PASSAGE:
*** Begin section ***

31 October has been designated as World Cities Day by the United Nations. The Day is expected to promote interest in urbanization. A major aspect of any city are its public buildings, which reflect much of its society’s values. Civic buildings, monuments and amenities mark every town in New Zealand. But imagine these same towns without these structures, or just traces of their foundations to mark where they used to be but giving little indication of their once impressive form. Think of Waikouaiti or Milton without their distinctive First World War memorials: the first a passageway with pointed arch set over the footpath, the names of the fallen soldiers set on the faces of the two substantial piers; the other a six-sided memorial stone listing the dead, protected by a tall Neoclassical baldachin topped by a floral symbol (anthemion). Both reflect Classical influences, which were seen as symbolising virtues of stability, solidity, and civic pride. But could you reconstruct these with just the foundations at best remaining?
Rome Rebuilt
One of the ancient world’s greatest cities, in terms of size and influence, was Rome. But the state of ancient Rome as we see it nowadays looks like just a jumble of stones to the uninitiated. How can we re-imagine it, and so put ourselves in a situation where we can fairly assess the city, its impact on people, and people’s impact on it?
Ever since the Renaissance one of the resources that archaeologists and historians have used to help reconstruct the appearance of ancient Rome have been Roman coins. The 14th century Italian poet Petrarch used coinage alongside classical literature as an historical source to help correctly identify ancient buildings and portraits.
This is not to say that coins can be consulted as if they represent naively what the eye would have seen. The images on coins – whether of buildings, people or concepts – reflect distinct choices made by several players in the manufacture (the state or city leaders, the mint master, the die carver) and a variety of influences, some of which we can discern (political, religious, artistic), but others that escape us (political, religious, artistic!).
We can see some of the advantages of using Roman coins to re-imagine ancient Rome through some of the coins in the Classical collections of Otago Museum. But keep in mind how small the field of design is, how schematic the resultant images must be, and what choices have been made about what to show.
1. A very Republican building
Figure 1: Denarius. E2017.435. Otago Museum Collection
On the ‘heads’ (obverse) side, not shown here, is a head of the personification Concordia and the inscription P FONTEIVS CAPITO III VIR CONCORDIA. This inscription helps us understand the reverse side, because it tells us the name of the moneyer who minted this coin, Publius Fonteius Capito.

*** End section ***

MATERIAL SHOWN:

*** Begin section ***

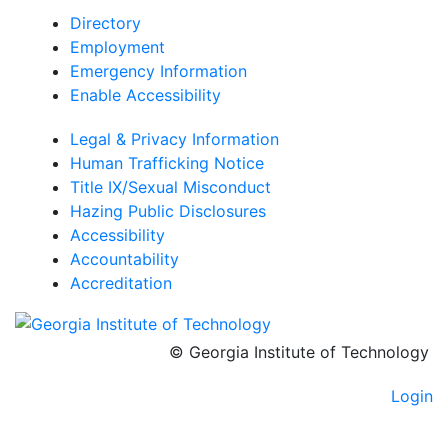
Directory
Employment
Emergency Information
Enable Accessibility
Legal & Privacy Information
Human Trafficking Notice
Title IX/Sexual Misconduct
Hazing Public Disclosures
Accessibility
Accountability
Accreditation
© Georgia Institute of Technology
Login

*** End section ***

PROBLEMS AND TASKS:
a – Write out the part of the article about Roman coins from "Rome Rebuilt" to "impact on it?".
b – According to the article about Roman coins, which day has the United Nations designated as World Cities Day?
c – Continue the article about Roman coins from where it stops.
The records have nothing to do with the article about Roman coins.

ANSWERS TO THE EXERCISE:
a –
Rome Rebuilt
One of the ancient world’s greatest cities, in terms of size and influence, was Rome. But the state of ancient Rome as we see it nowadays looks like just a jumble of stones to the uninitiated. How can we re-imagine it, and so put ourselves in a situation where we can fairly assess the city, its impact on people, and people’s impact on it?

b – 31 October

c –
This silver coin dates to 55 BCE. It has on its ‘tails’ (reverse) side an image of a building, with the words T DID, VIL PVB, and IMP inscribed around three sides. T DID refers to Titus Didius, who was consul (one of the two top civic magistrates in the Roman state) in 98 BCE, and who was awarded two Triumphs for victories in battle, for which he would have been hailed as ‘Imperator’ (the IMP in the inscription). He was also the restorer of the Villa Publica, which is illustrated and identified by inscription (VIL PUB). The building is shown as having two storeys, with columns and arched gateways on the ground floor, and a pitched roof covering the upper. This is as much as we know about the appearance of the building, since nothing at all remains now, so the coin image is valuable even if it provides just a hint of the scale of what was apparently a magnificently appointed building. Originally built in 435 BCE, it was the only public building set up on the Campus Martius, outside the city proper, before the end of the Republic. The name ‘villa’ would normally signify a building in the countryside, and as such would usually have had connotations of being a farm property, but this was not the case here, as is made clear by the scholar Varro in his book on farming, written in the 30s BCE, where he makes clear that instead the Villa Publica was used by the censors, who conducted the census of the Roman population. It also served as a guest house for foreign diplomatic embassies, and as a recruiting office when troops were being raised. The Villa also provided lodging for generals returning from war until the approval of a Triumph was decided, so Didius himself may have lodged here awaiting the acclamation of his own triumphs.
2. Triumphal arches
Visitors to the Roman Forum nowadays (or when travel is able to start up again!) can see three large arches preserved in different parts of the space: the Arch of Constantine near the Colosseum, the Arch of Titus up the road into the Forum not far away, and at the far end of the Forum, the Arch of Septimius Severus. The earliest of these is the Arch of Titus, built after 81 CE by the emperor Domitian after the death of Titus, his brother and predecessor on the throne, to commemorate Titus’s capture of Jerusalem in 70 CE. (But wait there’s more: the remains of another Arch of Titus were excavated in 2014 – 2015 at the southern end of the Circus Maximus, over the hill from the Forum!)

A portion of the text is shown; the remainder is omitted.